The executive, Edward F. Gotschall, marketed his white paper at industry seminars and conferences, and promoted it to Wall Street analysts as an insider’s look at New Century, according to people who read the paper. New Century was at the time one of the nation’s fastest-growing subprime lenders.

Now that technique, called gain on sale, may be coming back to haunt the company, which filed for bankruptcy protection on April 2 after disclosing a month earlier that federal prosecutors and securities regulators were investigating accounting mistakes and stock sales at the company.

...

But some financial analysts say that New Century appears to have also used gain on sale to hide losses as the subprime market began to falter late last year.

...

The use of gain on sale was a factor in the collapse of Enron in 2001 and of major specialty lenders in the late 1990s through this decade. Conseco, a large insurance and finance company that made loans to subprime home buyers, filed for bankruptcy protection in 2002, one of the largest corporate bankruptcies ever.

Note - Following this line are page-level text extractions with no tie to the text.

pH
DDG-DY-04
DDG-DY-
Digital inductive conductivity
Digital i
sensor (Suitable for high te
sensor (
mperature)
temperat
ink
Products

Critics say that the accounting technique remains ripe for abuse, even though federal accounting regulators tightened up the rules in the wake of Enron.

“The thing about gain on sale accounting is that you can create a machine that just manufactures earnings out of thin air,” said Richard Benson

...

But Mr. Benson said that the stock prices of subprime home lenders like New Century Financial had “collapsed so fast because the income and balance sheet had been built on gain on sale, which turns out to be imaginary.”

“The market woke up to the fact that there’s no there there,” Mr. Benson said.

Posted on April 30, 2007 and filed under Finance.